A client leverages false, or partially false, info to receive rewards. For instance, a merchant offers a free 30-day trial to new customers. A customer then opens new accounts every month to take advantage of the offer.

4. Unrecognized Transaction

A customer falsely claims they do not recognize a transaction on their bank statement, due to their inability to recall the purchase correctly. For example, a customer purchases a supplement from an online store. After receiving the supplement, the customer claims the charge on their statement is unrecognized and is therefore unauthorized.

5. Family Fraud

A customer’s family member makes a purchase using the account holder’s payment information. Afterwards, the true account holder disputes the charge, claiming the transaction was unauthorized. For example, a customer uses a parent’s credit card to buy something. When the parent discovers the transaction, they claim to have never made the purchase.

6. Identity Misuse

A customer intentionally misrepresents their identity, or provides false information, to get a product or service. For instance, a customer who’s been flagged for prior incidents of return fraud creates a new account using false information, enabling them to continue making their fraudulent returns.

7. Money Mule Fraud

Involves intermediaries receiving or transporting stolen and fraudulently obtained funds. For example, a mule may issue a fraudulent check. Then withdraw funds from the respective bank account.

8. Account Bust-Outs

A customer uses an authentic identity to build trust, then defaults across multiple accounts. As an example, a customer builds up 2 credit cards, eventually unlocking high credit limits. After keeping the balance low, the customer suddenly spends up to their limits and never pays the balance.

9. Viral Fraud

People on social media are now coordinating shared fraud tactics, then executing them simultaneously. For instance, a viral video circulates, showing viewers how to exploit a software company’s free trial offering. Across various online gatherings, users share their workarounds and how to fake account details. Costing the company thousands in lost revenue.

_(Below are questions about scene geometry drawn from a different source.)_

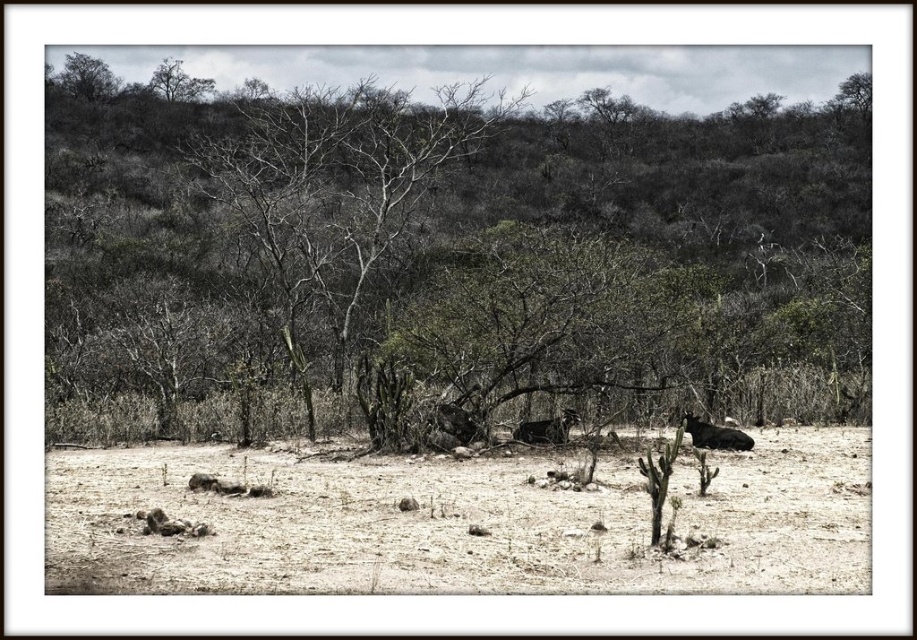
Which of these two, brown dirt ground at center or dark brown fur at lower right, stands shorter?

With less height is dark brown fur at lower right.

Where is `brown dirt ground at center`? Image resolution: width=917 pixels, height=640 pixels. brown dirt ground at center is located at coordinates (463, 522).

Can you confirm if dark green leafy tree at upper left is positioned above dark brown fur at center?

Correct, dark green leafy tree at upper left is located above dark brown fur at center.

Between point (78, 90) and point (564, 436), which one is positioned behind?

The point (78, 90) is more distant.

Find the location of a particular element. The image size is (917, 640). dark green leafy tree at upper left is located at coordinates (86, 77).

Looking at this image, is green leafy tree at center above dark brown fur at lower right?

Correct, green leafy tree at center is located above dark brown fur at lower right.

Is the position of green leafy tree at center less distant than that of dark brown fur at lower right?

No, it is not.

Is point (578, 392) less distant than point (687, 413)?

That is True.

The width and height of the screenshot is (917, 640). Identify the location of green leafy tree at center. (447, 259).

How Can I Protect my Business or Merchants from First Party Fraud Risks?

Elite Pay will work with you and merchants to determine effective fraud counter measures and discuss options with you. These protections are more or less viable depending on the merchant’s sales volume. Here is how to protect your merchant/business:

  • A robust CRM, with detailed tracking.
  • Strong refund policy.
  • Fraud tracking and detection.
  • Providing customer communication regarding purchases.
  • A clear and concise descriptor.
  • Consider requiring user accounts to make purchases.
  • Require signature delivery on large ticket items.
  • Shipping address must match billing address, alongside AVS verification. Meaning, the billing address must also be verified.
  • Use a 3rd party anti-fraud service.
  • Require chip, tap, or fallback on all terminal transactions.

How to Detect First Party Fraud

There are several methods to detect first party fraud:

  • Use a 3rd party anti-fraud service.
  • Leverage internal data points for pattern tracking.
  • Educate staff on potential patterns of first party fraud.

Protecting Your Merchants Starts Now

First-party fraud is one of the fastest growing threats merchants face. Without the right policies and tools in place, your merchants are absorbing losses on disputes they can’t win. We help connect merchants with the necessary protections that fit their sales volume and risk profile.

Disclaimer

The information provided here is for informational purposes only and focuses solely on payment processing. We do not endorse explicit or illegal content and encourage compliance with applicable laws and regulations. Readers should seek professional advice and use legitimate payment solutions while operating in this sector. We disclaim liability for any consequences resulting from the use of this information.